The consequence: a clean idle → compiled → importing → executed state machine per part, and the loading animation runs uninterrupted all through.

The Ultimate Polish
The Put up-Processing
False Earth has a first-person mode, so guests can expertise the world from the astronaut’s perspective. The post-processing chain builds up layer by layer: chromatic aberration (R, G, B sampled at barely offset UVs for lens fringing), a vignette with a cool-blue tint to counsel a helmet visor, bloom for emissive glow, and eventually tone mapping for general publicity.
In TSL, the entire chain is wired as a node graph — shade and depth come out of the scene cross as nodes, and every impact plugs in as a rework:
const scenePass = cross(scene, digicam);
const colorTex = scenePass.getTextureNode('output');
const depthTex = scenePass.getViewZNode();
// Every impact transforms the node chain
let finalNode = applyAberration(colorTex);
finalNode = applyVignette(finalNode);
finalNode = finalNode.add(bloom(finalNode));
const pp = new THREE.PostProcessing(renderer);
pp.outputNode = finalNode;
I additionally added depth of area to blur distant geometry. A aspect impact: skinny, emissive components just like the cosmic beams received blurred too, dropping their sharp, high-energy look.
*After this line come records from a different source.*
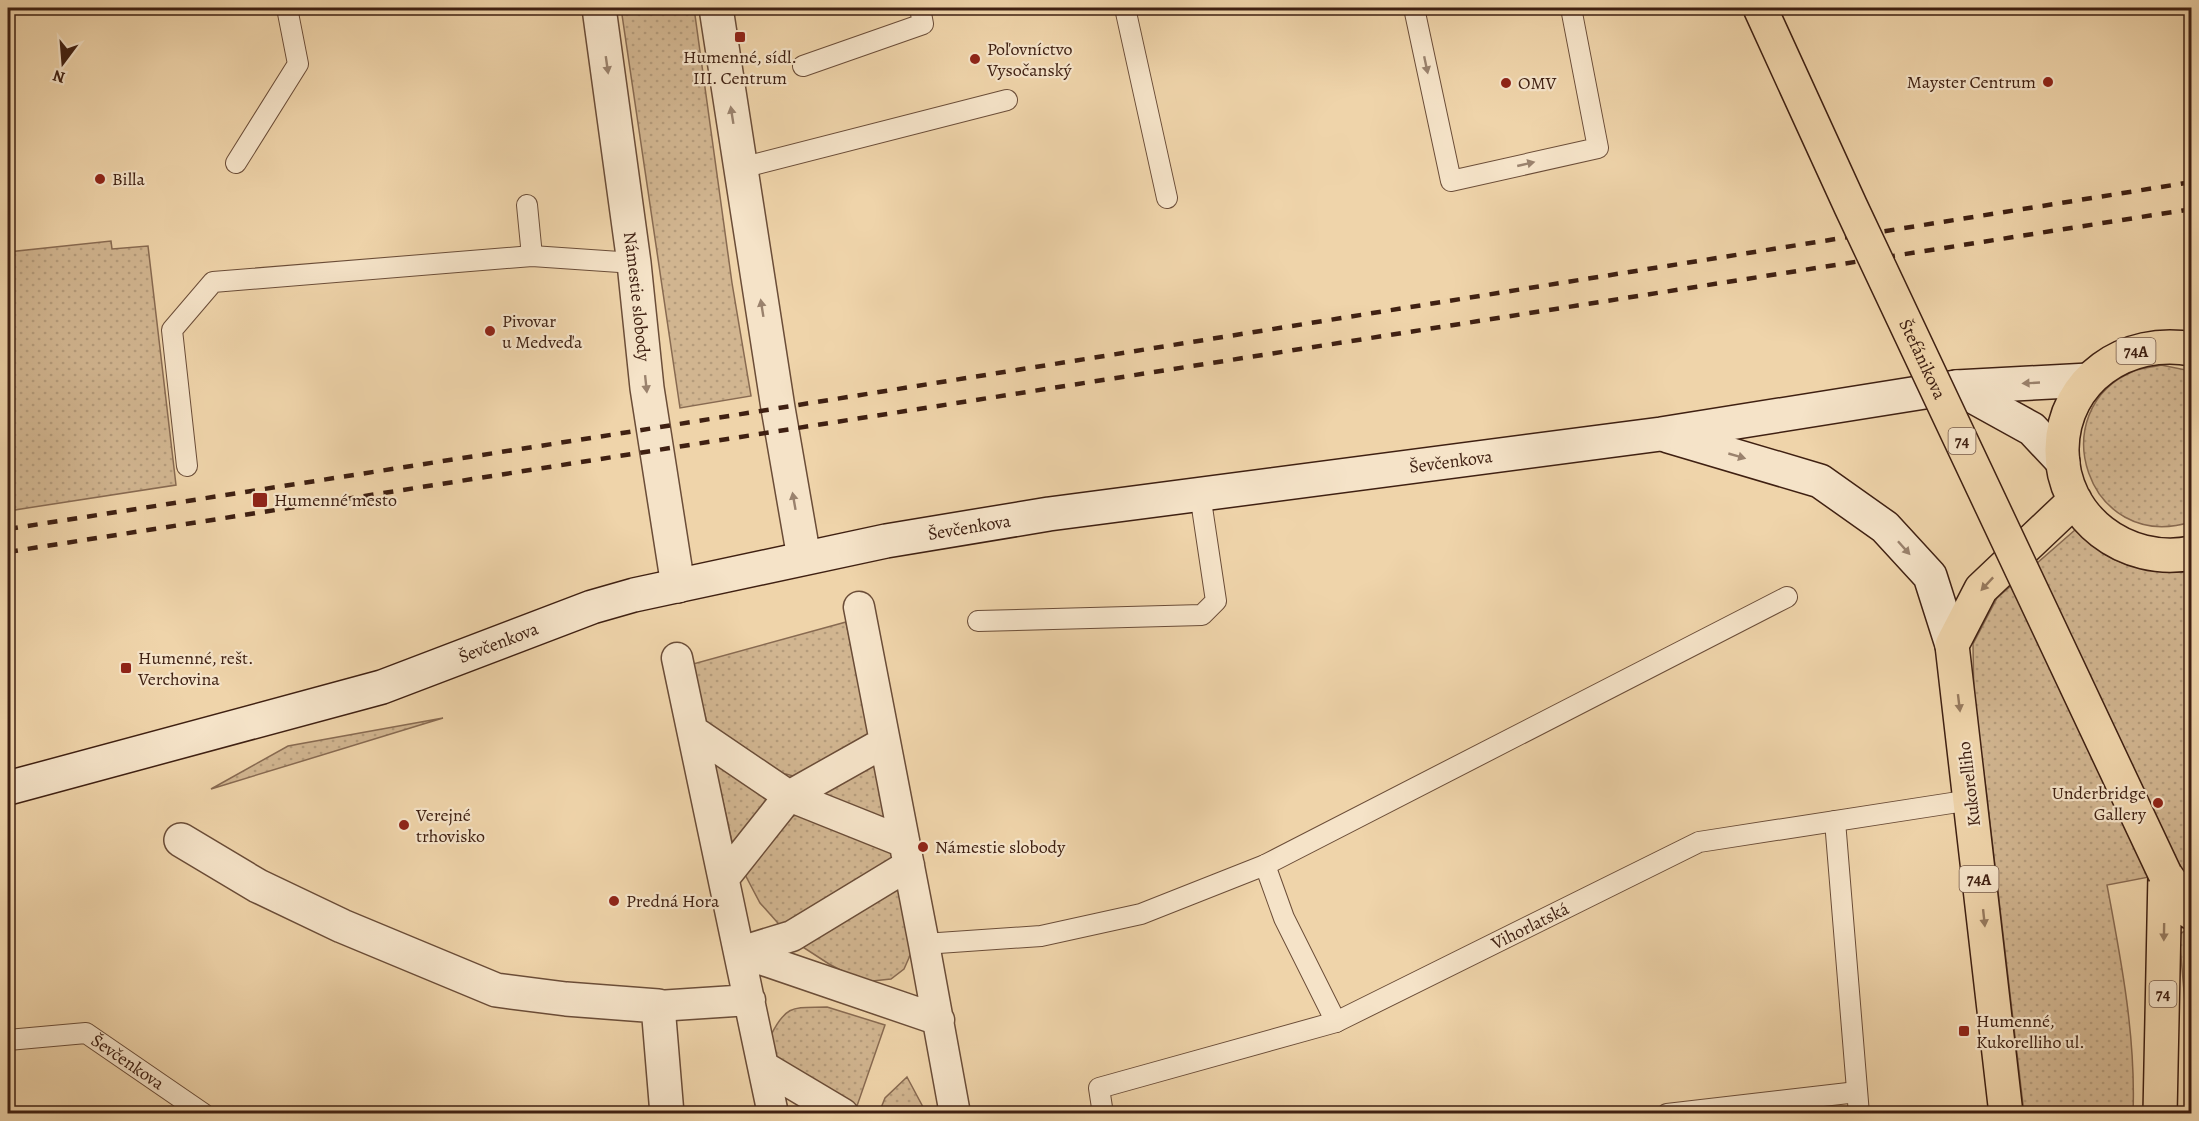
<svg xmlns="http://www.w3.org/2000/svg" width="2199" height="1121" font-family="Alegreya,serif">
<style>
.grass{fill:url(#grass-dots);stroke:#886a51;stroke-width:1.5}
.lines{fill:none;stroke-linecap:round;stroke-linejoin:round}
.service-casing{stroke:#6b4d38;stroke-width:22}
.pedestrian-casing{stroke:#6b4d38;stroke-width:33}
.minor-casing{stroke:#6b4d38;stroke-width:36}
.secondary-casing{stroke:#3f2012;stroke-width:36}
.primary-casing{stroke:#3f2012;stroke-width:36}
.service{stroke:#f5e3c8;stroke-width:20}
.pedestrian{stroke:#f5e3c8;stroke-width:30}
.minor{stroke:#f5e3c8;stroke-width:33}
.secondary{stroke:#f5e3c8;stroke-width:33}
.primary{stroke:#efd4aa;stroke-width:33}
.rail{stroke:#3f2012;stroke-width:4.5;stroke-dasharray:10 10;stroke-linecap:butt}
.primary-bridge-casing{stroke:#3f2012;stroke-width:36;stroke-linecap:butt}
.primary-bridge{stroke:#efd4aa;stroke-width:33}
.oneway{fill:#9a826d}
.oneway2{fill:#977a5e}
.poi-dot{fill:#8f2418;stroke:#f5e3c8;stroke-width:2}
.labels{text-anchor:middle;stroke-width:4.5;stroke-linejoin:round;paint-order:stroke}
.shield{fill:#f5e3c8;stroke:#765a49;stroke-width:1.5}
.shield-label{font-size:16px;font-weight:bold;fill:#3f2012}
.poi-label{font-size:18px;fill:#3f2012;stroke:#f5e3c8;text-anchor:start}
.street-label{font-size:18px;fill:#3f2012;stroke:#f5e3c8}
</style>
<defs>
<pattern id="grass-dots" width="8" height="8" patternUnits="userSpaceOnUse" patternTransform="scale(1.5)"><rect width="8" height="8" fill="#d1b590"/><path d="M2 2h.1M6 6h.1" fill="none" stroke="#b49b7b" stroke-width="1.8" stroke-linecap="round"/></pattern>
</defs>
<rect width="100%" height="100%" fill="#efd4aa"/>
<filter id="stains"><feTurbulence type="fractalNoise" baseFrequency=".00333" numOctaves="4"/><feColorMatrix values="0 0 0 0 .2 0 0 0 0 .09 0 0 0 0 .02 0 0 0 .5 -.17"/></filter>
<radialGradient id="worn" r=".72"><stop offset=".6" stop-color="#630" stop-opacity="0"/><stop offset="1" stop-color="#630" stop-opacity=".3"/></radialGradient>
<path class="grass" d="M621 8H694L732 283 751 396 680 408Z
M111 241 112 249 148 246 176 485 8 511V252Z
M2161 365 2191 371V522C2087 554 2041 409 2134 371 2142 368 2153 367 2161 365Z
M2075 530C2094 547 2113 564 2140 567 2156 568 2175 565 2191 565V869L2107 885C2121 959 2136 1037 2133 1113H2024L1986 789 1974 705 1973 644 1997 598Z
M846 622 871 743 800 778 786 774 779 776 709 733 693 664Z
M443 718 211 789 288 746Z
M712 752 766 798 767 805 734 851Z
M874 757 888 827 810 798Z
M803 811 890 844 894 864 785 931 760 903 741 867 790 818Z
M897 879 912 951 904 969 891 979 863 982 829 964 795 942Z
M2187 930 2191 940V1113H2188L2189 1048 2179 934Z
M827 1007 885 1025 857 1106 777 1058 771 1035C787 1003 795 1008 827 1007Z
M907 1077 923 1107 924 1113H879L885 1098Z"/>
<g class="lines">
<g class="service-casing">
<g id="service">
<path d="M1125 8 1167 198"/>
<path d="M1414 8 1451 181 1598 148 1571 8"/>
<path d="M803 66 923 24 920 8"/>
<path d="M236 163 298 64 287 8"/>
<path d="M741 168 1007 100"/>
<path d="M527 205 532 256"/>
<path d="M187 466 172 330 213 282 532 256 634 263"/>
<path d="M978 621 1202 615 1216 601 1200 494"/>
<path d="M1835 821 1859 1114"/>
<path d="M1265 865 1284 918 1336 1022"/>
<path d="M924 944 1041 936 1141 914 1265 865 1787 597"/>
<path id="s1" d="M8 1040 86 1033 204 1114"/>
<path id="s2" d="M1103 1114 1099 1088 1336 1022 1699 842 1971 800"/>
<path d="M1667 1114 1857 1092"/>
</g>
</g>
<g class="pedestrian-casing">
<path id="pedestrian" d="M859 607 924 944 955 1114
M677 658 773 1114
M693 731 789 796 904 842
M724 878 789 796 885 742
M740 952 939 1020
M740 952 792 936 909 865
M658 1006 750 1000
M764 1067 843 1114"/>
</g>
<g class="minor-casing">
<g id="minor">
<path id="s3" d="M599 8 634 263 647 388 678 586"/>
<path d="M716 8 778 408 804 558"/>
<path d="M181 840 258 886 342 926 496 990 566 999 658 1006 667 1114"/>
</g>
</g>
<g class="secondary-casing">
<g id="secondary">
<path d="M1956 387 2032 429 2063 462"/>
<path d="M1668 436 1820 481 1885 527 1930 576 1952 645"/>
<path id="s4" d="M8 788 382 687 592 607 634 595 886 541 1049 514 1661 434 1956 387 2089 380"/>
</g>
</g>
<g class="primary-casing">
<path id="primary" d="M2192 349C2127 337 2063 379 2062 449 2061 518 2126 566 2192 553
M2165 874 2192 913
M2006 1114 1952 645 1981 589 2075 500
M2160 1114 2165 874"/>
</g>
<use href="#service" class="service"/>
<use href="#pedestrian" class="pedestrian"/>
<use href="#minor" class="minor"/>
<use href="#secondary" class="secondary"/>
<use href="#primary" class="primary"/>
<path class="rail" d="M8 529 629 432 2192 182
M8 552 2192 209"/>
<g class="primary-bridge-casing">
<g id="primary-bridge">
<path id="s5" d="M1760 8 1851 207 2165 874"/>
</g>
</g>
<use href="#primary-bridge" class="primary-bridge"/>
</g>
<defs><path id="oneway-solid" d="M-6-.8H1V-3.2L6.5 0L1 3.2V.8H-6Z" transform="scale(1.5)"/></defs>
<g class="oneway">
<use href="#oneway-solid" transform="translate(607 65) rotate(82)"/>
<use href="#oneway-solid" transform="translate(1426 65) rotate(78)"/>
<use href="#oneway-solid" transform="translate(732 115) rotate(-99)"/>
<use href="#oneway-solid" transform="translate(1526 164) rotate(-13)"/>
<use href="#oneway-solid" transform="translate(762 308) rotate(-99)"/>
<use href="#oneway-solid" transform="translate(2031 383) rotate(177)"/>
<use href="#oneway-solid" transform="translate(646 384) rotate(84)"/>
<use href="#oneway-solid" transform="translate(1737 456) rotate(16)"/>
<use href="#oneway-solid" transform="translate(794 501) rotate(-100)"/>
<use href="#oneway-solid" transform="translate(1904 548) rotate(48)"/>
</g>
<g class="oneway2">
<use href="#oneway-solid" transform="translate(1987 584) rotate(133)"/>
<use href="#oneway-solid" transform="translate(1959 703) rotate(83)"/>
<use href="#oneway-solid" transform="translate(1984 918) rotate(84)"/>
<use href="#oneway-solid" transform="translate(2164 932) rotate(91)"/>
</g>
<g class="poi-dot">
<rect x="734" y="31" width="12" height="12" rx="3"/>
<circle cx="975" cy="59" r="6"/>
<circle cx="2048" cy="82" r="6"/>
<circle cx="1506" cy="83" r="6"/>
<circle cx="100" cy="179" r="6"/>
<circle cx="490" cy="331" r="6"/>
<rect x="252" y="492" width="16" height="16" rx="3"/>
<rect x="120" y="662" width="12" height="12" rx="3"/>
<circle cx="2158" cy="803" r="6"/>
<circle cx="404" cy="825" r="6"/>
<circle cx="923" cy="847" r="6"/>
<circle cx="614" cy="901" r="6"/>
<rect x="1958" y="1025" width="12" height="12" rx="3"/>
</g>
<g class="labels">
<g class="shield">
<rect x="2116.5" y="338" width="39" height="26" rx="4.5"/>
<rect x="1948.5" y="428" width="27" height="26" rx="4.5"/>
<rect x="1959.5" y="866" width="39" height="26" rx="4.5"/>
<rect x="2149.5" y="981" width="27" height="26" rx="4.5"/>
</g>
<g class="shield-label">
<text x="2136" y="357">74A</text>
<text x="1962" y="447">74</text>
<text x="1979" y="885">74A</text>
<text x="2163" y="1000">74</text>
</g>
<g class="poi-label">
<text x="987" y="55">Poľovníctvo<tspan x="987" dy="21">Vysočanský</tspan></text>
<text x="740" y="63" text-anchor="middle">Humenné, sídl.<tspan x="740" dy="21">III. Centrum</tspan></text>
<text x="2036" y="88" text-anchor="end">Mayster Centrum</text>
<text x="1518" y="89">OMV</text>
<text x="112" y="185">Billa</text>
<text x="502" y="327">Pivovar<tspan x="502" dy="21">u Medveďa</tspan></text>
<text x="274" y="506">Humenné mesto</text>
<text x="138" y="664">Humenné, rešt.<tspan x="138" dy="21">Verchovina</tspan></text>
<text x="2146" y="799" text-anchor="end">Underbridge<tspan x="2146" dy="21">Gallery</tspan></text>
<text x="416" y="821">Verejné<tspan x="416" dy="21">trhovisko</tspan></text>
<text x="935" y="853">Námestie slobody</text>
<text x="626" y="907">Predná Hora</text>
<text x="1976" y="1027">Humenné,<tspan x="1976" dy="21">Kukorelliho ul.</tspan></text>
</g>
<g class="street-label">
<text dy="6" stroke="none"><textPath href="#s3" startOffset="291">Námestie slobody</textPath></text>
<text dy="6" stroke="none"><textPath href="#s5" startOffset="387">Štefánikova</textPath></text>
<text dy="6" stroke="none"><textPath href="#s4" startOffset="1484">Ševčenkova</textPath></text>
<text dy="6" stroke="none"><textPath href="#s4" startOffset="998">Ševčenkova</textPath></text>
<text dy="6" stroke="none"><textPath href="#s4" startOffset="512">Ševčenkova</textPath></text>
<text transform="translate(1969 784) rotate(-97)" y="6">Kukorelliho</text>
<text dy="6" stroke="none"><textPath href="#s2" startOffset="489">Vihorlatská</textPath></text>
<text dy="6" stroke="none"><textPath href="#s1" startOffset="129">Ševčenkova</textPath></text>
</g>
</g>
<rect width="2199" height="1121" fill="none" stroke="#efd4aa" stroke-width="30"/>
<rect x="9" y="9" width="2181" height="1103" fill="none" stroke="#3f2012" stroke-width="3"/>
<rect x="15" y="15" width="2169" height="1091" fill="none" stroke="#3f2012" stroke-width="1.5"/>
<g transform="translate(63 63) rotate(196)" stroke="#f5e3c8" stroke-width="4.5" paint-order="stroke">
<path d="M0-4.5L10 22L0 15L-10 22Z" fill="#3f2012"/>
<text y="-9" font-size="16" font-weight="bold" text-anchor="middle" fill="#3f2012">N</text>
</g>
<rect width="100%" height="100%" filter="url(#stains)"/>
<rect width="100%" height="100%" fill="url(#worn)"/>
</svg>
To repair this, I render beams in a separate beamScene. In post-processing, I evaluate the 2 depth buffers and composite with occlusion — beams keep sharp the place they learn as foreground, however nonetheless disappear behind terrain.
const depthDiff = beamDepth.sub(sceneDepth);
const beamOcclusion = smoothstep(float(0), float(10), depthDiff);
finalNode = finalNode.add(beamColor.mul(beamOcclusion));





Syncing Sound to Movement
Sound was the final piece that made the world really feel tangible. Footsteps are triggered from the stroll/run animation phases, so timing stays in sync at each speeds. I take advantage of 5 samples with ±200-cent pitch randomization to keep away from apparent repetition, and quantity attenuates with distance utilizing the Internet Audio API. Quick-lived BufferSource nodes preserve CPU overhead low even with many concurrent one-shots.
Conclusion
I began my profession constructing interactive works for bodily installations. Years in the past, after I first found Three.js, I keep in mind pondering: I could make one thing and anybody with a browser can open it. No gallery, no particular {hardware}. Only a hyperlink. That felt large to me.
Shifting from WebGL to WebGPU felt like that very same leap once more. Compute shaders, oblique drawing, and storage buffers gave me the instruments to render over one million grass blades, drive flower lifecycles totally on the GPU, and preserve all the pieces interactive — all inside a browser.
For me, False Earth is one step in studying what I can construct past the constraints I used to work inside. As net graphics preserve advancing, I need to push additional into immersive storytelling and construct digital experiences that really feel extra alive, responsive, and emotionally grounded.
And the astronaut — I believe he nonetheless has someplace to go.